▸ Data for analysis
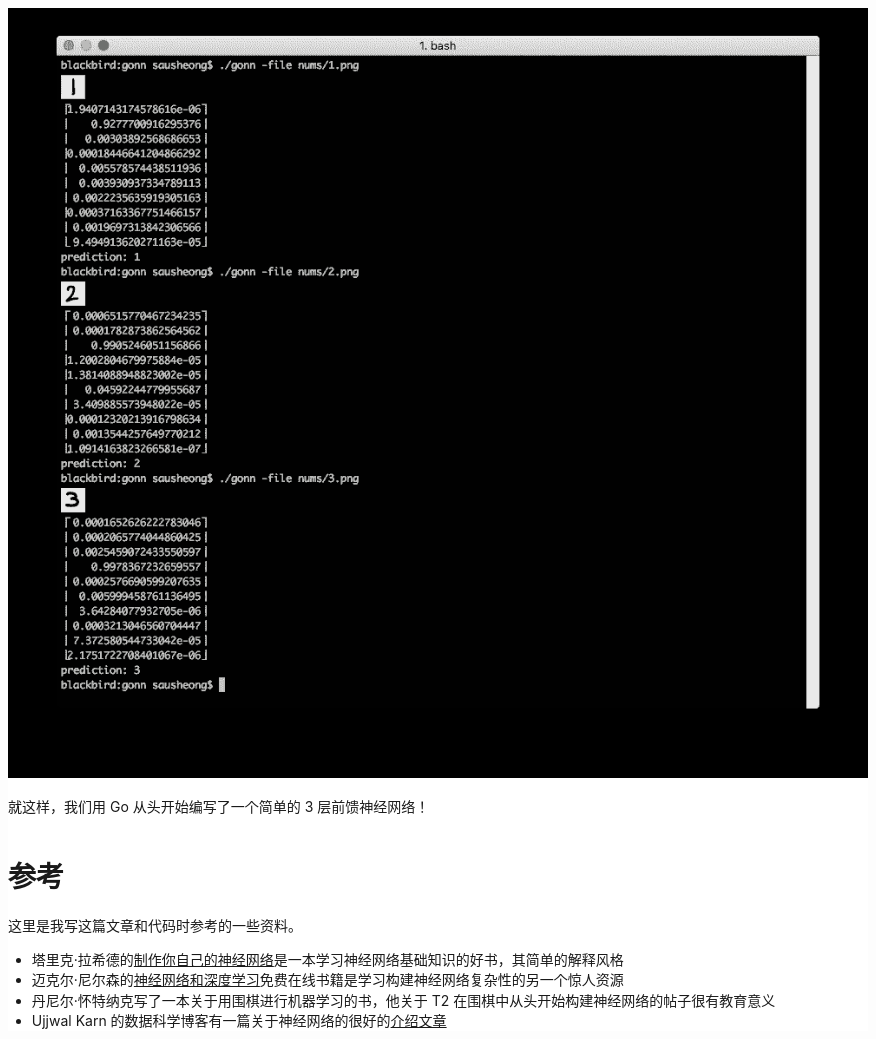 ![](img/6c8875f3f1d6764b2fe93e786bf823ed.png)

就这样，我们用 Go 从头开始编写了一个简单的 3 层前馈神经网络！

# 参考

这里是我写这篇文章和代码时参考的一些资料。

*   塔里克·拉希德的[制作你自己的神经网络](https://www.amazon.com/Make-Your-Own-Neural-Network-ebook/dp/B01EER4Z4G)是一本学习神经网络基础知识的好书，其简单的解释风格
*   迈克尔·尼尔森的[神经网络和深度学习](http://neuralnetworksanddeeplearning.com/)免费在线书籍是学习构建神经网络复杂性的另一个惊人资源
*   丹尼尔·怀特纳克写了一本关于用围棋进行机器学习的书，他关于 T2 在围棋中从头开始构建神经网络的帖子很有教育意义
*   Ujjwal Karn 的数据科学博客有一篇关于神经网络的很好的[介绍文章](https://ujjwalkarn.me/2016/08/09/quick-intro-neural-networks/)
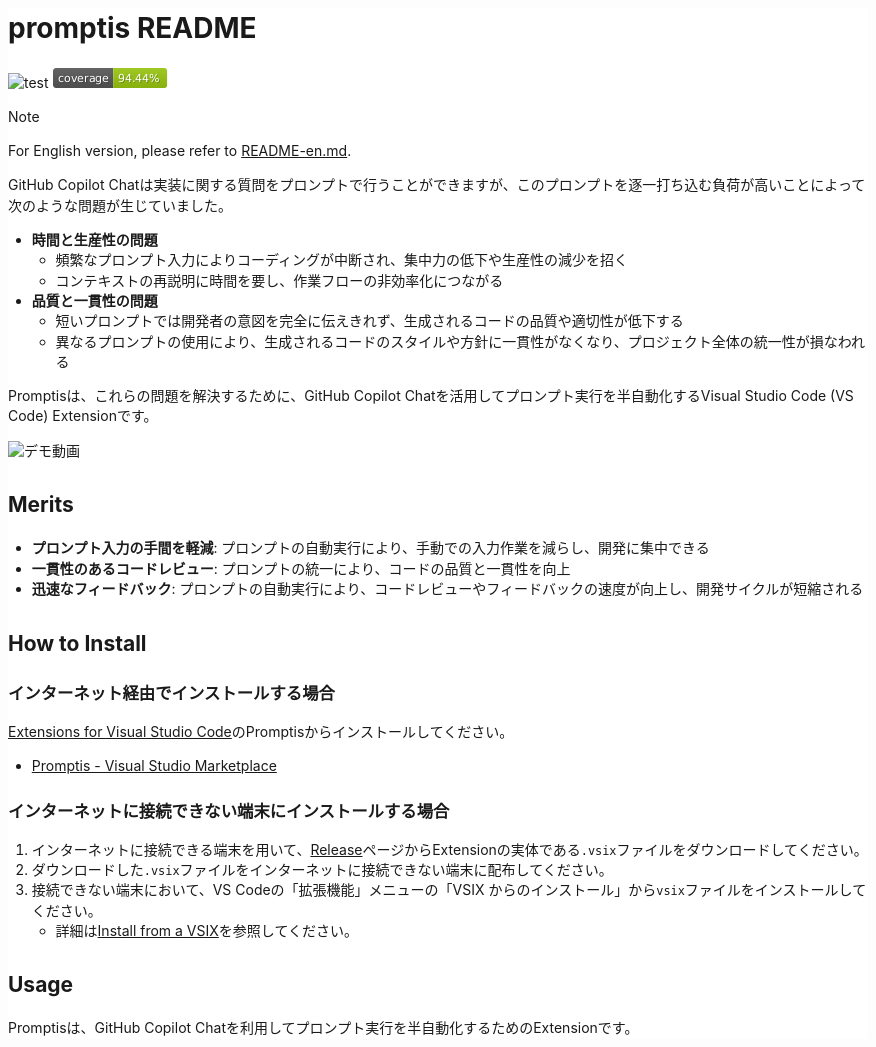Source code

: # promptis README

![test](https://github.com/Fintan-contents/promptis/actions/workflows/test.yaml/badge.svg) ![Coverage](https://raw.githubusercontent.com/Fintan-contents/promptis/refs/heads/gh-pages/coverage/badge.png)

> [!NOTE]
> For English version, please refer to [README-en.md](https://github.com/Fintan-contents/promptis/blob/main/README-en.md).

GitHub Copilot Chatは実装に関する質問をプロンプトで行うことができますが、このプロンプトを逐一打ち込む負荷が高いことによって次のような問題が生じていました。

- **時間と生産性の問題**
  - 頻繁なプロンプト入力によりコーディングが中断され、集中力の低下や生産性の減少を招く
  - コンテキストの再説明に時間を要し、作業フローの非効率化につながる
- **品質と一貫性の問題**
  - 短いプロンプトでは開発者の意図を完全に伝えきれず、生成されるコードの品質や適切性が低下する
  - 異なるプロンプトの使用により、生成されるコードのスタイルや方針に一貫性がなくなり、プロジェクト全体の統一性が損なわれる

Promptisは、これらの問題を解決するために、GitHub Copilot Chatを活用してプロンプト実行を半自動化するVisual Studio Code (VS Code) Extensionです。

![デモ動画](./mermaid.gif)

## Merits

- **プロンプト入力の手間を軽減**: プロンプトの自動実行により、手動での入力作業を減らし、開発に集中できる
- **一貫性のあるコードレビュー**: プロンプトの統一により、コードの品質と一貫性を向上
- **迅速なフィードバック**: プロンプトの自動実行により、コードレビューやフィードバックの速度が向上し、開発サイクルが短縮される

## How to Install

### インターネット経由でインストールする場合

[Extensions for Visual Studio Code](https://marketplace.visualstudio.com/vscode)のPromptisからインストールしてください。

- [Promptis - Visual Studio Marketplace](https://marketplace.visualstudio.com/items?itemName=tis.promptis)

### インターネットに接続できない端末にインストールする場合

1. インターネットに接続できる端末を用いて、[Release](https://github.com/Fintan-contents/promptis/releases)ページからExtensionの実体である`.vsix`ファイルをダウンロードしてください。
2. ダウンロードした`.vsix`ファイルをインターネットに接続できない端末に配布してください。
3. 接続できない端末において、VS Codeの「拡張機能」メニューの「VSIX からのインストール」から`vsix`ファイルをインストールしてください。
    - 詳細は[Install from a VSIX](https://code.visualstudio.com/docs/editor/extension-marketplace#_install-from-a-vsix)を参照してください。

## Usage

Promptisは、GitHub Copilot Chatを利用してプロンプト実行を半自動化するためのExtensionです。
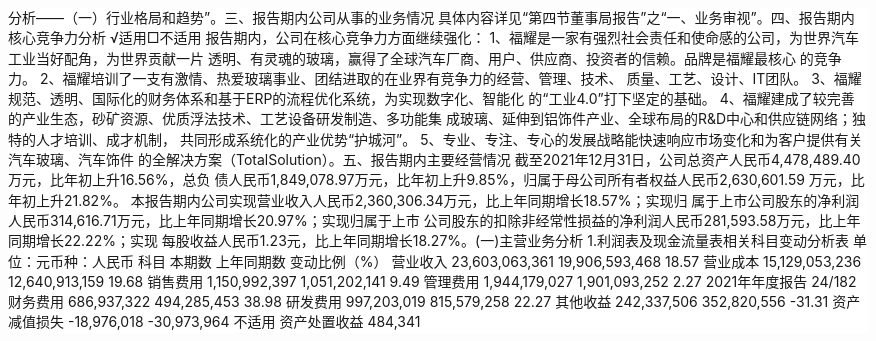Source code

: 分析——（一）行业格局和趋势”。三、报告期内公司从事的业务情况
具体内容详见“第四节董事局报告”之“一、业务审视”。四、报告期内核心竞争力分析
√适用□不适用
报告期内，公司在核心竞争力方面继续强化：
1、福耀是一家有强烈社会责任和使命感的公司，为世界汽车工业当好配角，为世界贡献一片
透明、有灵魂的玻璃，赢得了全球汽车厂商、用户、供应商、投资者的信赖。品牌是福耀最核心
的竞争力。
2、福耀培训了一支有激情、热爱玻璃事业、团结进取的在业界有竞争力的经营、管理、技术、
质量、工艺、设计、IT团队。
3、福耀规范、透明、国际化的财务体系和基于ERP的流程优化系统，为实现数字化、智能化
的“工业4.0”打下坚定的基础。
4、福耀建成了较完善的产业生态，砂矿资源、优质浮法技术、工艺设备研发制造、多功能集
成玻璃、延伸到铝饰件产业、全球布局的R&D中心和供应链网络；独特的人才培训、成才机制，
共同形成系统化的产业优势“护城河”。
5、专业、专注、专心的发展战略能快速响应市场变化和为客户提供有关汽车玻璃、汽车饰件
的全解决方案（TotalSolution）。五、报告期内主要经营情况
截至2021年12月31日，公司总资产人民币4,478,489.40万元，比年初上升16.56%，总负
债人民币1,849,078.97万元，比年初上升9.85%，归属于母公司所有者权益人民币2,630,601.59
万元，比年初上升21.82%。
本报告期内公司实现营业收入人民币2,360,306.34万元，比上年同期增长18.57%；实现归
属于上市公司股东的净利润人民币314,616.71万元，比上年同期增长20.97%；实现归属于上市
公司股东的扣除非经常性损益的净利润人民币281,593.58万元，比上年同期增长22.22%；实现
每股收益人民币1.23元，比上年同期增长18.27%。(一)主营业务分析
1.利润表及现金流量表相关科目变动分析表
单位：元币种：人民币
科目
本期数
上年同期数
变动比例（%）
营业收入
23,603,063,361
19,906,593,468
18.57
营业成本
15,129,053,236
12,640,913,159
19.68
销售费用
1,150,992,397
1,051,202,141
9.49
管理费用
1,944,179,027
1,901,093,252
2.27
2021年年度报告
24/182财务费用
686,937,322
494,285,453
38.98
研发费用
997,203,019
815,579,258
22.27
其他收益
242,337,506
352,820,556
-31.31
资产减值损失
-18,976,018
-30,973,964
不适用
资产处置收益
484,341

▸ Directions
Render every line of text in the material above as a single numbered list, omitting blank lines and the pictures.

▸ Final answer
1.  ![](img/6c8875f3f1d6764b2fe93e786bf823ed.png)
2. 就这样，我们用 Go 从头开始编写了一个简单的 3 层前馈神经网络！
3. # 参考
4. 这里是我写这篇文章和代码时参考的一些资料。
5. *   塔里克·拉希德的[制作你自己的神经网络](https://www.amazon.com/Make-Your-Own-Neural-Network-ebook/dp/B01EER4Z4G)是一本学习神经网络基础知识的好书，其简单的解释风格
6. *   迈克尔·尼尔森的[神经网络和深度学习](http://neuralnetworksanddeeplearning.com/)免费在线书籍是学习构建神经网络复杂性的另一个惊人资源
7. *   丹尼尔·怀特纳克写了一本关于用围棋进行机器学习的书，他关于 T2 在围棋中从头开始构建神经网络的帖子很有教育意义
8. *   Ujjwal Karn 的数据科学博客有一篇关于神经网络的很好的[介绍文章](https://ujjwalkarn.me/2016/08/09/quick-intro-neural-networks/)
9. Source code
10. : # promptis README
11. ![test](https://github.com/Fintan-contents/promptis/actions/workflows/test.yaml/badge.svg) ![Coverage](https://raw.githubusercontent.com/Fintan-contents/promptis/refs/heads/gh-pages/coverage/badge.png)
12. > [!NOTE]
13. > For English version, please refer to [README-en.md](https://github.com/Fintan-contents/promptis/blob/main/README-en.md).
14. GitHub Copilot Chatは実装に関する質問をプロンプトで行うことができますが、このプロンプトを逐一打ち込む負荷が高いことによって次のような問題が生じていました。
15. - **時間と生産性の問題**
16.   - 頻繁なプロンプト入力によりコーディングが中断され、集中力の低下や生産性の減少を招く
17.   - コンテキストの再説明に時間を要し、作業フローの非効率化につながる
18. - **品質と一貫性の問題**
19.   - 短いプロンプトでは開発者の意図を完全に伝えきれず、生成されるコードの品質や適切性が低下する
20.   - 異なるプロンプトの使用により、生成されるコードのスタイルや方針に一貫性がなくなり、プロジェクト全体の統一性が損なわれる
21. Promptisは、これらの問題を解決するために、GitHub Copilot Chatを活用してプロンプト実行を半自動化するVisual Studio Code (VS Code) Extensionです。
22. ![デモ動画](./mermaid.gif)
23. ## Merits
24. - **プロンプト入力の手間を軽減**: プロンプトの自動実行により、手動での入力作業を減らし、開発に集中できる
25. - **一貫性のあるコードレビュー**: プロンプトの統一により、コードの品質と一貫性を向上
26. - **迅速なフィードバック**: プロンプトの自動実行により、コードレビューやフィードバックの速度が向上し、開発サイクルが短縮される
27. ## How to Install
28. ### インターネット経由でインストールする場合
29. [Extensions for Visual Studio Code](https://marketplace.visualstudio.com/vscode)のPromptisからインストールしてください。
30. - [Promptis - Visual Studio Marketplace](https://marketplace.visualstudio.com/items?itemName=tis.promptis)
31. ### インターネットに接続できない端末にインストールする場合
32. 1. インターネットに接続できる端末を用いて、[Release](https://github.com/Fintan-contents/promptis/releases)ページからExtensionの実体である`.vsix`ファイルをダウンロードしてください。
33. 2. ダウンロードした`.vsix`ファイルをインターネットに接続できない端末に配布してください。
34. 3. 接続できない端末において、VS Codeの「拡張機能」メニューの「VSIX からのインストール」から`vsix`ファイルをインストールしてください。
35.     - 詳細は[Install from a VSIX](https://code.visualstudio.com/docs/editor/extension-marketplace#_install-from-a-vsix)を参照してください。
36. ## Usage
37. Promptisは、GitHub Copilot Chatを利用してプロンプト実行を半自動化するためのExtensionです。
38. Source code
39. : 分析——（一）行业格局和趋势”。三、报告期内公司从事的业务情况
40. 具体内容详见“第四节董事局报告”之“一、业务审视”。四、报告期内核心竞争力分析
41. √适用□不适用
42. 报告期内，公司在核心竞争力方面继续强化：
43. 1、福耀是一家有强烈社会责任和使命感的公司，为世界汽车工业当好配角，为世界贡献一片
44. 透明、有灵魂的玻璃，赢得了全球汽车厂商、用户、供应商、投资者的信赖。品牌是福耀最核心
45. 的竞争力。
46. 2、福耀培训了一支有激情、热爱玻璃事业、团结进取的在业界有竞争力的经营、管理、技术、
47. 质量、工艺、设计、IT团队。
48. 3、福耀规范、透明、国际化的财务体系和基于ERP的流程优化系统，为实现数字化、智能化
49. 的“工业4.0”打下坚定的基础。
50. 4、福耀建成了较完善的产业生态，砂矿资源、优质浮法技术、工艺设备研发制造、多功能集
51. 成玻璃、延伸到铝饰件产业、全球布局的R&D中心和供应链网络；独特的人才培训、成才机制，
52. 共同形成系统化的产业优势“护城河”。
53. 5、专业、专注、专心的发展战略能快速响应市场变化和为客户提供有关汽车玻璃、汽车饰件
54. 的全解决方案（TotalSolution）。五、报告期内主要经营情况
55. 截至2021年12月31日，公司总资产人民币4,478,489.40万元，比年初上升16.56%，总负
56. 债人民币1,849,078.97万元，比年初上升9.85%，归属于母公司所有者权益人民币2,630,601.59
57. 万元，比年初上升21.82%。
58. 本报告期内公司实现营业收入人民币2,360,306.34万元，比上年同期增长18.57%；实现归
59. 属于上市公司股东的净利润人民币314,616.71万元，比上年同期增长20.97%；实现归属于上市
60. 公司股东的扣除非经常性损益的净利润人民币281,593.58万元，比上年同期增长22.22%；实现
61. 每股收益人民币1.23元，比上年同期增长18.27%。(一)主营业务分析
62. 1.利润表及现金流量表相关科目变动分析表
63. 单位：元币种：人民币
64. 科目
65. 本期数
66. 上年同期数
67. 变动比例（%）
68. 营业收入
69. 23,603,063,361
70. 19,906,593,468
71. 18.57
72. 营业成本
73. 15,129,053,236
74. 12,640,913,159
75. 19.68
76. 销售费用
77. 1,150,992,397
78. 1,051,202,141
79. 9.49
80. 管理费用
81. 1,944,179,027
82. 1,901,093,252
83. 2.27
84. 2021年年度报告
85. 24/182财务费用
86. 686,937,322
87. 494,285,453
88. 38.98
89. 研发费用
90. 997,203,019
91. 815,579,258
92. 22.27
93. 其他收益
94. 242,337,506
95. 352,820,556
96. -31.31
97. 资产减值损失
98. -18,976,018
99. -30,973,964
100. 不适用
101. 资产处置收益
102. 484,341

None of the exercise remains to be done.